What @user13423 wrote is right, but I think maybe it doesn't really answer what you're really asking. So allow me to elaborate.
There are two fundamental relationships to music: that of being audience, and that of being performer. All performing musicians are putting on a show. Performance is the making of an illusion, of casting a glamour on the audience. A -- if not the -- crucial difference between audience and performer is that audience believes the illusion.
I am guessing from the way you ask the question and the fact you are alluding to the music made by other people than yourself, that you are either primarily a fan, and thus audience, or are a beginner musician, and thus beginning to move from audience to performer. One of the things that makes that transition a bit tricky is that audience doesn't realize how much of what they see and believe is show, and such the junior musician often believes untrue things about music-making.
Whether or not a performance seems "technical" to the audience is -- or at least should be -- almost wholly orthogonal to the actual technicality of the performance. What the audience perceives is an artistic choice of interpretation by the performer.
The bands you cite as sounding "intellectual" have made a deliberate choice -- and are probably working very, very hard -- to come across that way. The bands you cite as sounding raw and visceral are doing the exact same thing.
I know nothing of metal, but I'm an early musician (medieval and renaissance periods) and this is a big thing for us. By that, I don't mean controversy, I mean artistic playground. We cover the gamut (heh) of styles from the most raw and passionate to the most rarified and cerebral.
Musically speaking, I'm from the 16th century, and we have a concept that might help you out here: sprezzatura. Quoting from wikipedia quoting from the key 16th century source:
it is defined by the author as "a certain nonchalance, so as to conceal all art and make whatever one does or says appear to be without effort and almost without any thought about it".[1] It is the ability of the courtier to display "an easy facility in accomplishing difficult actions which hides the conscious effort that went into them".[2] Sprezzatura has also been described "as a form of defensive irony: the ability to disguise what one really desires, feels, thinks, and means or intends behind a mask of apparent reticence and nonchalance".[3]
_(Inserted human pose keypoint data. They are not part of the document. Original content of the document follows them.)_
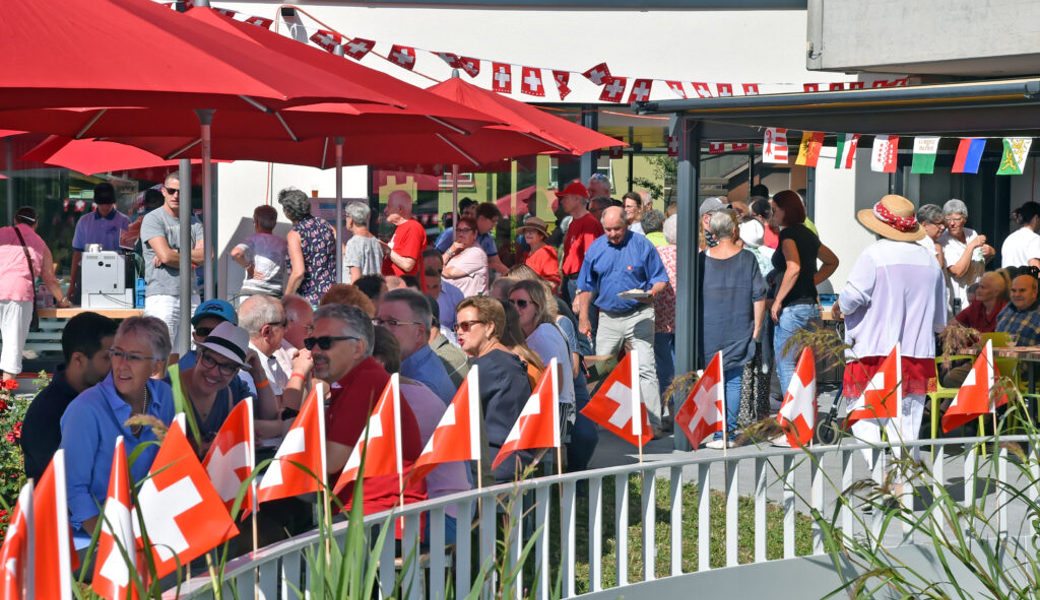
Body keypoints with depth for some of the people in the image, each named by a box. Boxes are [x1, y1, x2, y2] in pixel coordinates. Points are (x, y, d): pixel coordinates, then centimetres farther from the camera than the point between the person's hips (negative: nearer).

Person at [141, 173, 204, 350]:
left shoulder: (193, 221, 16)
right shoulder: (152, 219, -1)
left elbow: (207, 254, 1)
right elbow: (165, 255, -15)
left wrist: (175, 254, -8)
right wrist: (191, 259, 1)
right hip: (162, 296, -6)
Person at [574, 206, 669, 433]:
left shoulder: (642, 245, -3)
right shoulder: (596, 248, 7)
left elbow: (661, 280, 0)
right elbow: (587, 286, 14)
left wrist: (652, 292, -22)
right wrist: (583, 318, 9)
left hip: (639, 315, -4)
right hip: (608, 317, 4)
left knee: (645, 369, -11)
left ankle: (652, 423, -12)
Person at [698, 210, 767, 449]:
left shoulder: (703, 259, -1)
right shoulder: (747, 259, -3)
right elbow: (759, 297, -3)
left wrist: (696, 328, 15)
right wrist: (756, 328, 6)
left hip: (709, 331, 0)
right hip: (738, 330, 0)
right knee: (734, 381, 6)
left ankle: (719, 434, 3)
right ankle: (730, 433, 3)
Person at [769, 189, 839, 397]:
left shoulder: (788, 234, -10)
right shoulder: (808, 234, 15)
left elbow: (794, 268, -26)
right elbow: (832, 261, 29)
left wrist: (778, 301, -20)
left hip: (792, 308, -8)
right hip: (811, 306, 8)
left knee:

The word has entered the English language; the Oxford English Dictionary defines it as "studied carelessness".[4]
Because 16th century people wrote quite a bit about how important the aesthetic value of sprezzatura was, that makes things quite a bit easier for us today to know how to play 16th century music in a 16th century style: we're supposed to make it sound effortless. Furthermore, what we're supposed to make sound effortless is not actually easy material, but virtuosic things. The whole point of sprezzatura is to present the unbelievably technically demanding as trivial.
It's a form of showing off. It's a form of showing off that requires really epic amounts of practice and technical mastery.
The reverse is exemplified by a story about Stravinsky that Zander tells:
We will not convey the sense of [Mahler's symphonies] if we are in perfect technical control, so in a sense a very good player has to try harder in these passages that someone for whom they would be a strain, technically. Stravinsky, a composer whom we tend to think of as rather objective and "cool," once turned down a bassoon player because he was too good to render the perilous opening to The Rite of Spring. This heart-stopping moment, conveying the first crack in the cold grip of the Russian winter, can only be truly represented if the player has to strain ever fiber of his technical resources to accomplish it. A bassoon player for whom it was easy would miss the expressive point. And when told by a violinist that a difficult passage in the violin concerto was virtually unplayable, Stravinsky is supposed to have said, "I don't want the sound of someone playing this passage, I want the sound of someone trying to play it!"
So, yes "technicality" can distract the listener from the pathos and passion of a piece, but that "technicality" is an aesthetic decision, as opposed to an actual property of the technical demands of music or the technical mastery of the musician.